* **Raw data**
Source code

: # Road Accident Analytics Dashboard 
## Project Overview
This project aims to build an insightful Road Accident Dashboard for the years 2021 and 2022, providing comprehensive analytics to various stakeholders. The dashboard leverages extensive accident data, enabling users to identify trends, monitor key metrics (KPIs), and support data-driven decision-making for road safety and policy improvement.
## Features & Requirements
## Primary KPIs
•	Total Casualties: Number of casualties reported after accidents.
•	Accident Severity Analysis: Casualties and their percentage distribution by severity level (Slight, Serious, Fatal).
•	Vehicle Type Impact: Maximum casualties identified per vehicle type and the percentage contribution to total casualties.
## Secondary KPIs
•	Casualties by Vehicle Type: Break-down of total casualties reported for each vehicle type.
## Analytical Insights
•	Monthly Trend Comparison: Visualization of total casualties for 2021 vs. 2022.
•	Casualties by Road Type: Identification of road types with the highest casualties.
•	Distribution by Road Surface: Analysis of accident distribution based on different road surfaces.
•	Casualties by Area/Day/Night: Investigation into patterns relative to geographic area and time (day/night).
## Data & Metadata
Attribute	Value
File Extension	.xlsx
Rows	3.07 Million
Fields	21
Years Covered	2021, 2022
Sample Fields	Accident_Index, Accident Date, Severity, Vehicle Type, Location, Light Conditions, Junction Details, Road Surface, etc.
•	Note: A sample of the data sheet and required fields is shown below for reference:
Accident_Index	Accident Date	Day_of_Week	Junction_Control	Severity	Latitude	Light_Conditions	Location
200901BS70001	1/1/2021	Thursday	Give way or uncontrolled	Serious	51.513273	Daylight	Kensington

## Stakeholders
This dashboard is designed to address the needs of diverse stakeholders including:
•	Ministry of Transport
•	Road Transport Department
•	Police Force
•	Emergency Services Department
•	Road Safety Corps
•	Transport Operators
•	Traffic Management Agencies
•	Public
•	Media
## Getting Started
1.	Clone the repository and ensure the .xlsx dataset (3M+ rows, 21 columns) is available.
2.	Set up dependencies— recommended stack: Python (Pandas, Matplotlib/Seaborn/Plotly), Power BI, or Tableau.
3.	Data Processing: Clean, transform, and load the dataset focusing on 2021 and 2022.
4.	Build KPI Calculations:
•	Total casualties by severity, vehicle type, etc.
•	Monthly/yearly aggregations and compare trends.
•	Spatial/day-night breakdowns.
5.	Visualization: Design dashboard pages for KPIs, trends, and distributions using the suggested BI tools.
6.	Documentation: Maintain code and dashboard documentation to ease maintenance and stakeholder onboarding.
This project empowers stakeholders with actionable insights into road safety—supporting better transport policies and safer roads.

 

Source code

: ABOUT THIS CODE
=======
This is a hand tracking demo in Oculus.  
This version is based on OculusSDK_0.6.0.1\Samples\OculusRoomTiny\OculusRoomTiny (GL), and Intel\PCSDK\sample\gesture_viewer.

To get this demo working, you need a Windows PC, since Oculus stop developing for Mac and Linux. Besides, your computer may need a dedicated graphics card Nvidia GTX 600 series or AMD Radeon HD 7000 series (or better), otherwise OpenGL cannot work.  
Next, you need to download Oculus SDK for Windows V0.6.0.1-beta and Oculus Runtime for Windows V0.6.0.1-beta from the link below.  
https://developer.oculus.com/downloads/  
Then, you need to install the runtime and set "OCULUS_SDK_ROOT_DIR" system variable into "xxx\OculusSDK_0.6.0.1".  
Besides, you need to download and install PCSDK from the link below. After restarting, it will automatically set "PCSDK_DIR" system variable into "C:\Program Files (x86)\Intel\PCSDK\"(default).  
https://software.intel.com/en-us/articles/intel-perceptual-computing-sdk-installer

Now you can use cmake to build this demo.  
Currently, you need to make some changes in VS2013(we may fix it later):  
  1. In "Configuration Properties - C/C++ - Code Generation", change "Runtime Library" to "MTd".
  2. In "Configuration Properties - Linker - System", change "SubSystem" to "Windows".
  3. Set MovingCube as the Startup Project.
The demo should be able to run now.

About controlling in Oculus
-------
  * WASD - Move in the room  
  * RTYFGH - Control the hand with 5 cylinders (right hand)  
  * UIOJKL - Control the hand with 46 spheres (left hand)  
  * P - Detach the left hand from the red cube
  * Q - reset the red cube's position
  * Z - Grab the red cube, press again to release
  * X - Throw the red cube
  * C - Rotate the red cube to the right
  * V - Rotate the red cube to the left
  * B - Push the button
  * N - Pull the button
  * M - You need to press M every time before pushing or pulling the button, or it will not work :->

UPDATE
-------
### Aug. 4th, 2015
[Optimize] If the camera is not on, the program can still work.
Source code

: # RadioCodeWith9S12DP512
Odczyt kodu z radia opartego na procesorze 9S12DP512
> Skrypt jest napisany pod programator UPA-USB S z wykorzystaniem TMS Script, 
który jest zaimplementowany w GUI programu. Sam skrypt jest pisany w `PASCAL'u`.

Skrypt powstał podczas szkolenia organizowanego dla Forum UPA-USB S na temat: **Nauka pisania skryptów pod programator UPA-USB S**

* **Directions for this task**
Send back exactly the lines of the listing above starting at the one with "suggested BI tools." and ending at the one with "and stakeholder onboarding.", inclusive, and no others.

* **Response area**
5.	Visualization: Design dashboard pages for KPIs, trends, and distributions using the suggested BI tools.
6.	Documentation: Maintain code and dashboard documentation to ease maintenance and stakeholder onboarding.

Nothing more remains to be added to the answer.